Homework assignments

These will be assigned sporadically. (Click the reload button on your browser to make sure you are seeing the most recent version of this page.)

1) Graph repair (due Friday, Jan 20)


Find a flawed graph in a publication by your graduate supervisor.

If your supervisor is flawless, pick a graph by someone else in your group or department.
  • Explain what the graph is intending to display.
  • Explain how the graph is flawed in a few sentences.
  • Redraw the graph in R using principles of effective display.
  • Explain how your improvements display the pattern more effictively.
  • Attach your clean R code.
  • You can email it to me as a pdf file (rather than Word, etc).
Students from the same lab must consult one another so that they don’t choose the same or very similar graphs

HOMEWORK 2

2) Fit a linear model (due Tuesday, March 6)

Obtain a data set and analyze by fitting a linear model in R. The aims of this assignment are; 1) to gain experience with conducting a statistical analysis using real data and interpreting the results and 2) see how reproducible the (published) results are.

To begin:
  • Search for a data set which is available, using for example Dryad or the Ecological Archives, and (preferably!) studies used R. Google Scholar might help here (search for e.g. R and linear model and Dryad).
  • Add you name and reference to the Google Docs and send pdf of paper + data set to me. NOTE: if you find multiple useful references/data sets, please add them to the docs for others to use: we need to find a good data set for all to make the reproducibility project work.
  • Explain the purpose of the study that yielded the data (short paragraph).
  • Explain the specific data set you are using. For example, say where the data are from, give the meaning of the variables, and so on.
  • (Mandatory) State what parameters you want to estimate with these data (1-2 sentences).
  • (Optional) State what you want to test with these data (1-2 sentences).
Rules:
  • Use only 1 response variable.
  • Include at least 1 proper fixed factor, such as an experimental or observational treatment. Can be categorical or numeric.
  • Include at least 1, and no more than 2, additional explanatory variables (random or fixed factors, blocks, covariates, etc).
  • Try to keep sample size manageable to avoid computational issues (use subset if real data set too huge). Contact me if this might be an issue for you data set.
  • Don't use the same papers, consult the Google Docs and work together to get a unique data set.

#### Stated goal 1
In the homework assignments, when is the graph repair assignment due?
#### Stated goal 2
Quote the homework assignments word for word, starting with "Homework assignments" and going on through "intending to display.".
The rows have no connection to the homework assignments.

#### Provided data
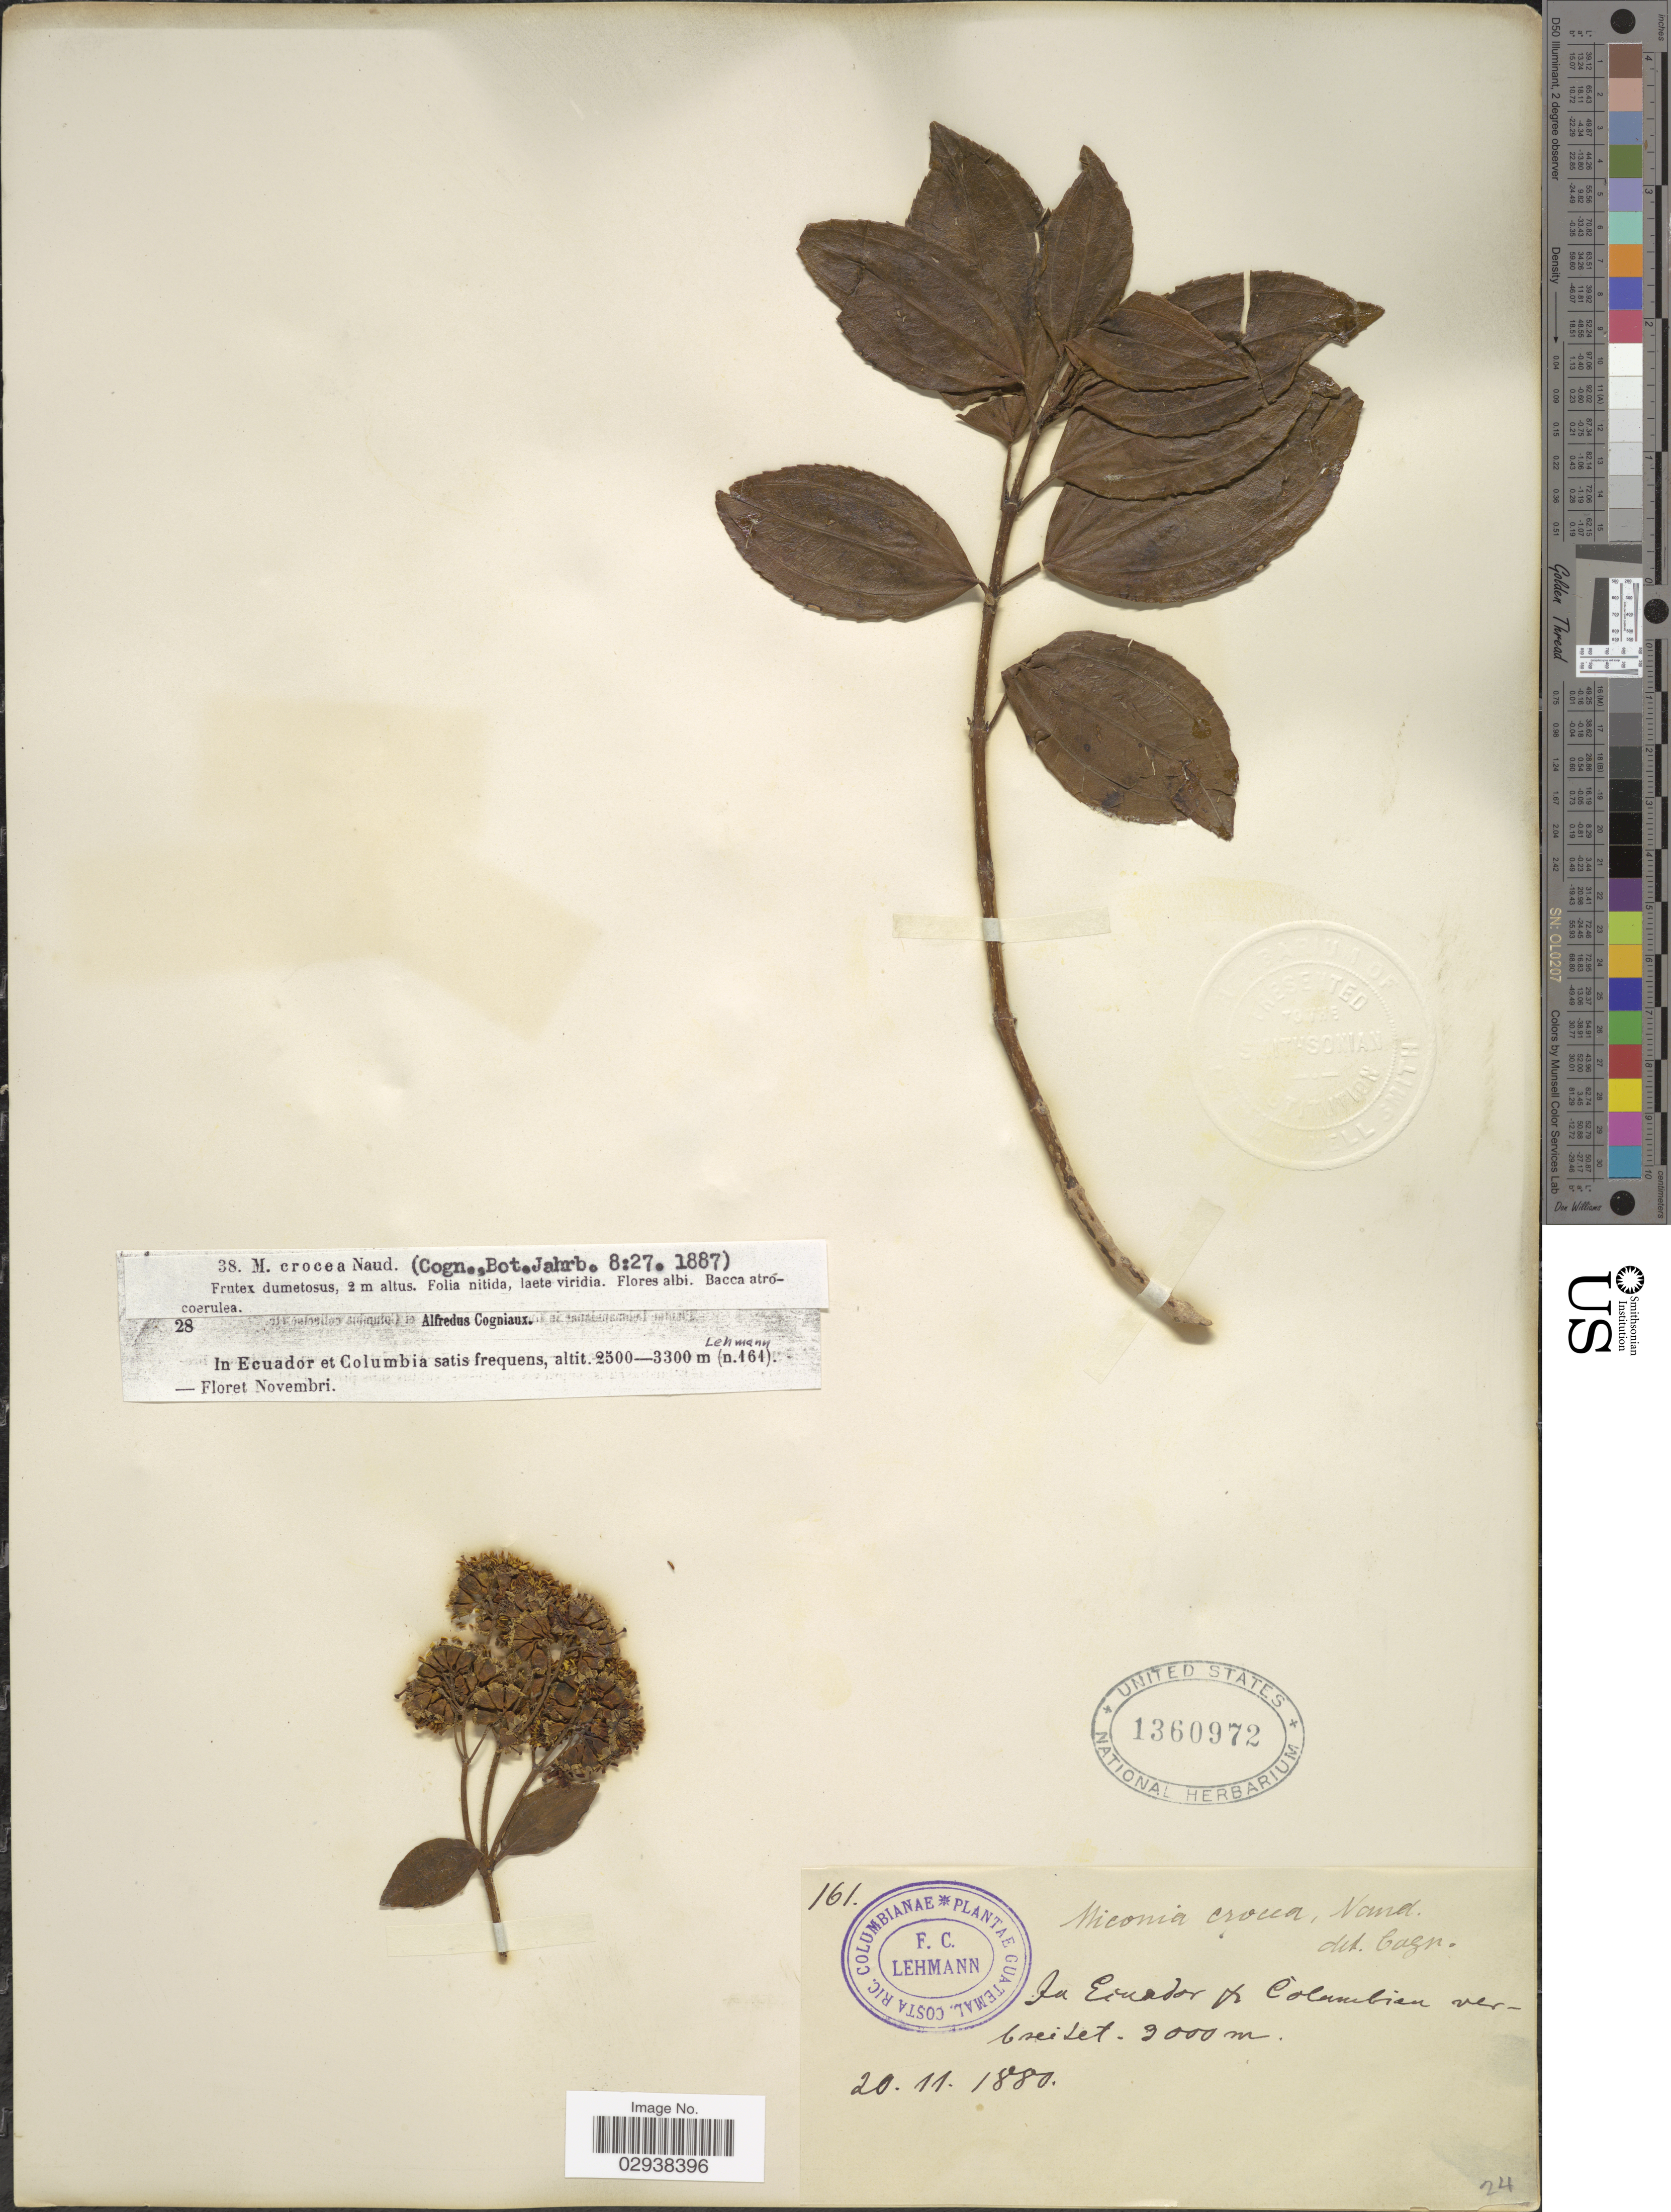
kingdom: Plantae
* * *
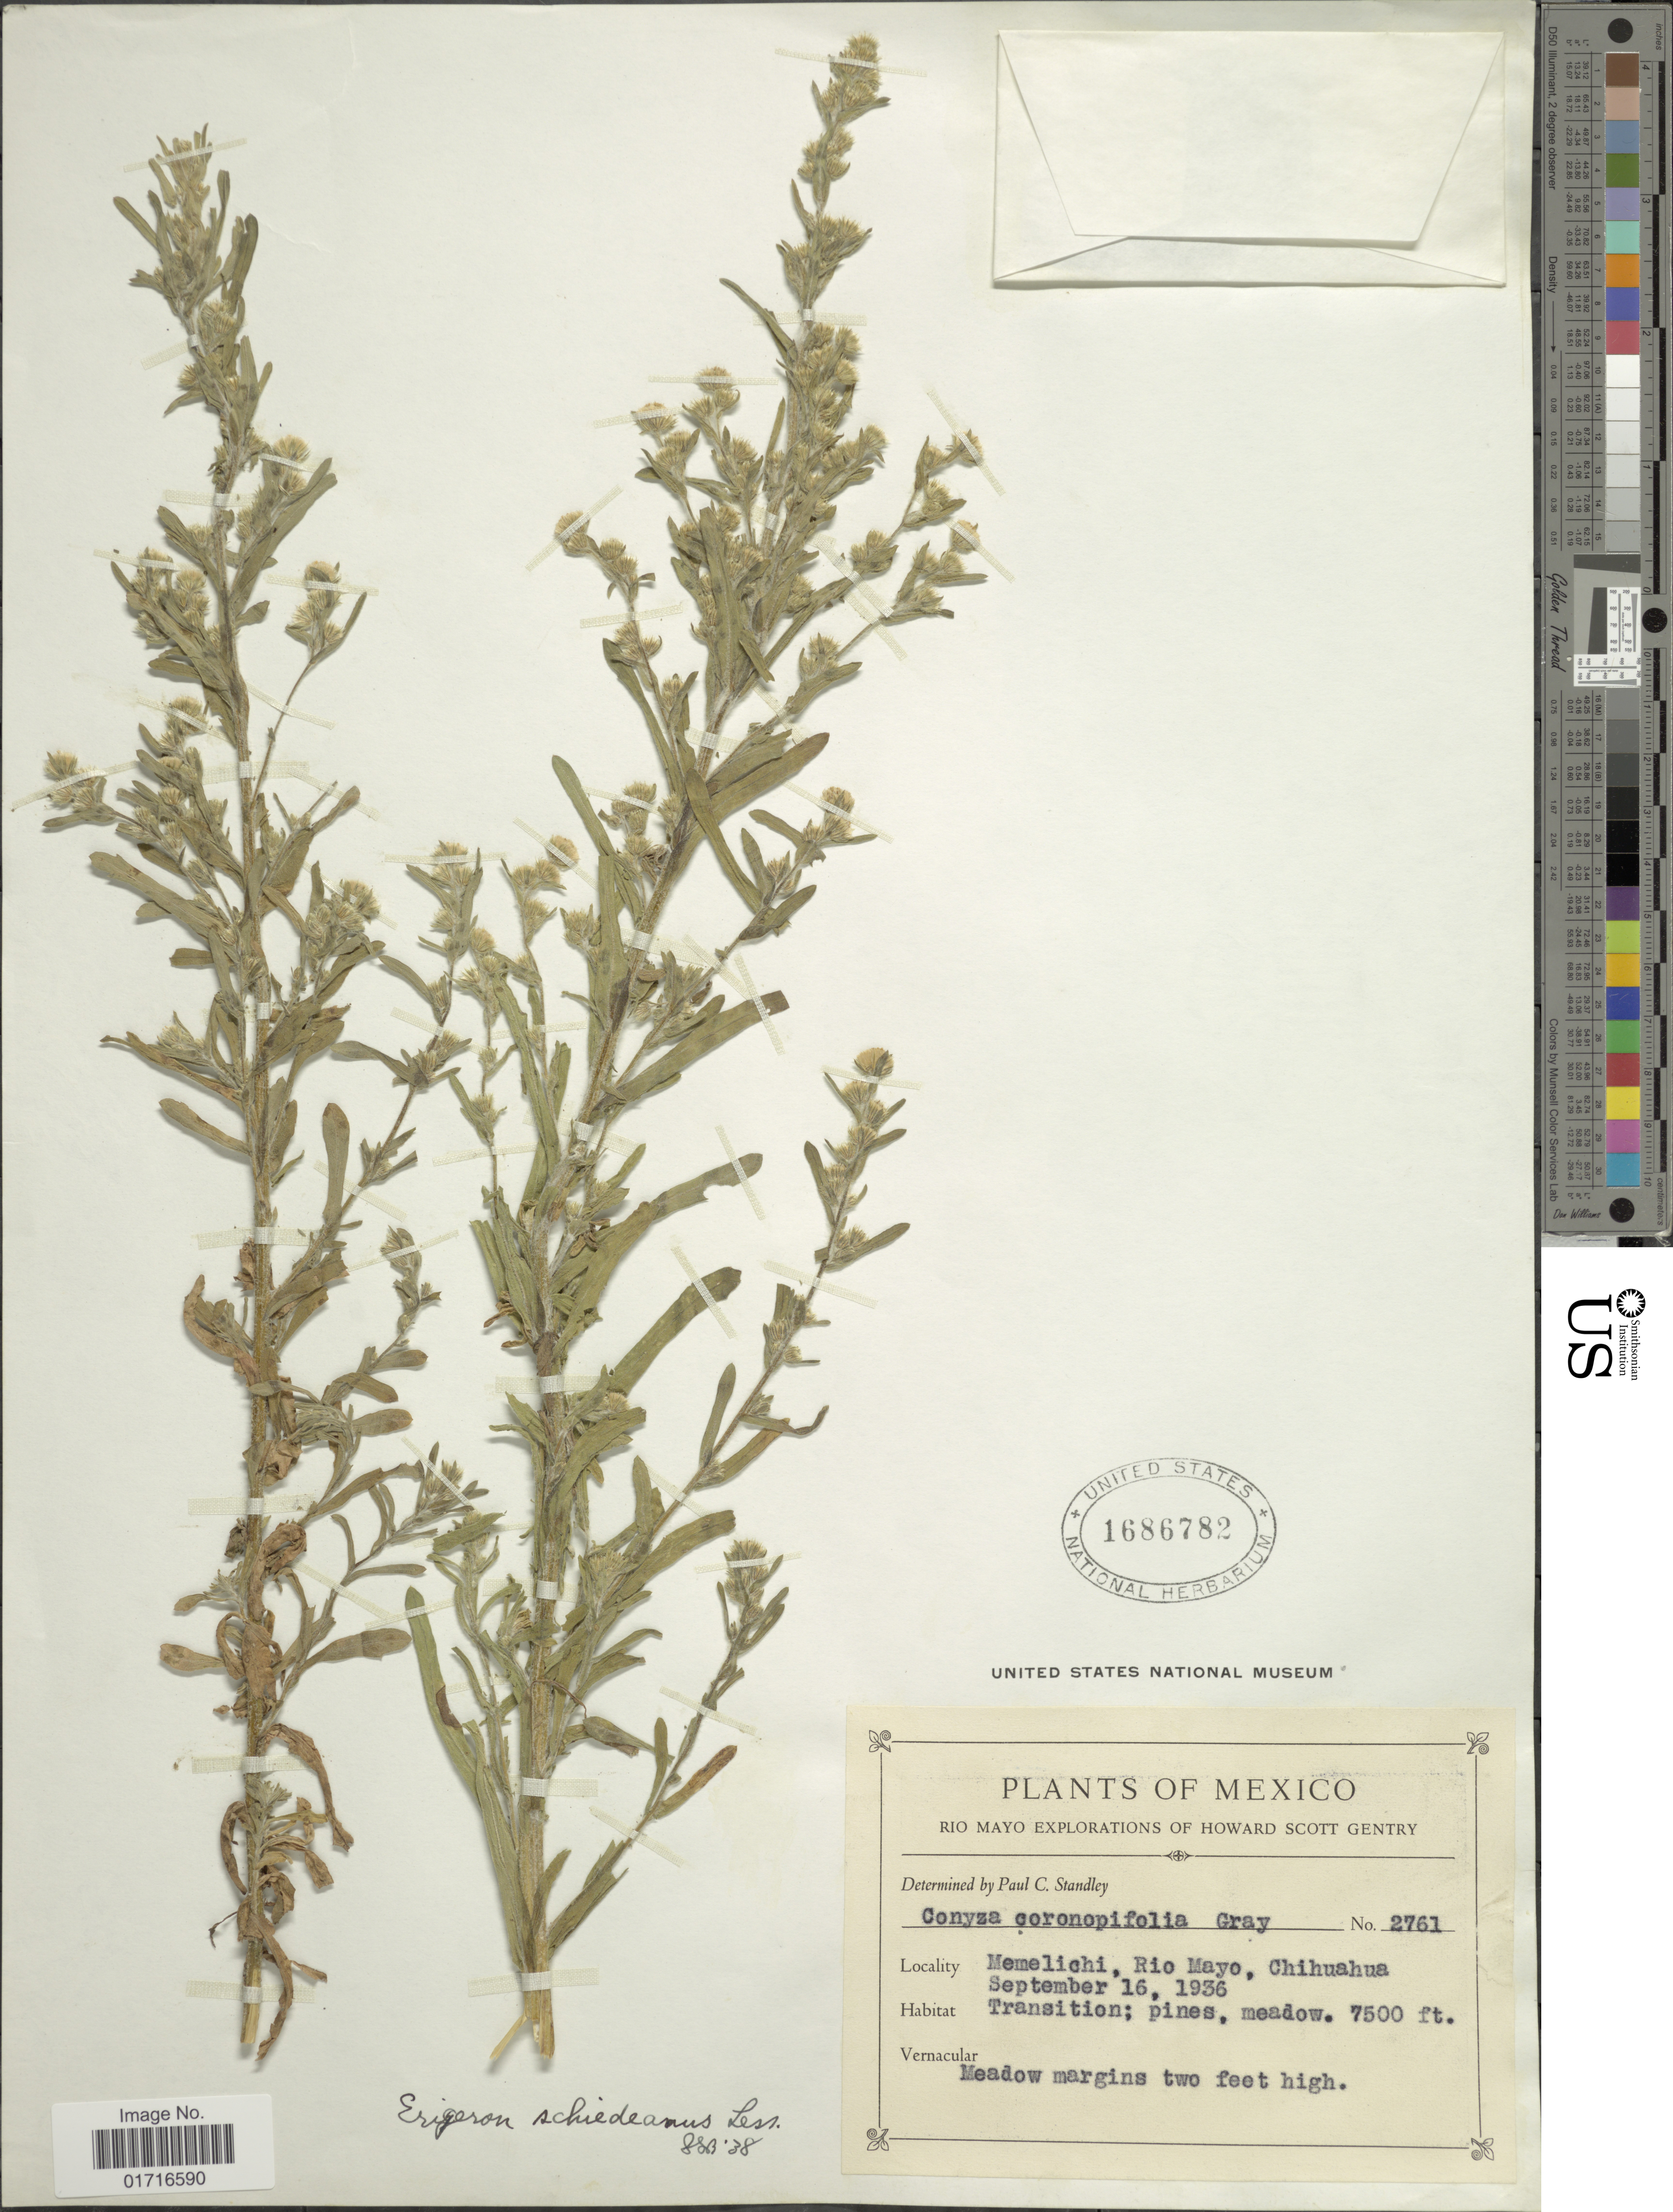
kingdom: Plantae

#### Exercise solution 1
Friday, Jan 20.

#### Exercise solution 2
Homework assignments

These will be assigned sporadically. (Click the reload button on your browser to make sure you are seeing the most recent version of this page.)

1) Graph repair (due Friday, Jan 20)


Find a flawed graph in a publication by your graduate supervisor.

If your supervisor is flawless, pick a graph by someone else in your group or department.
  • Explain what the graph is intending to display.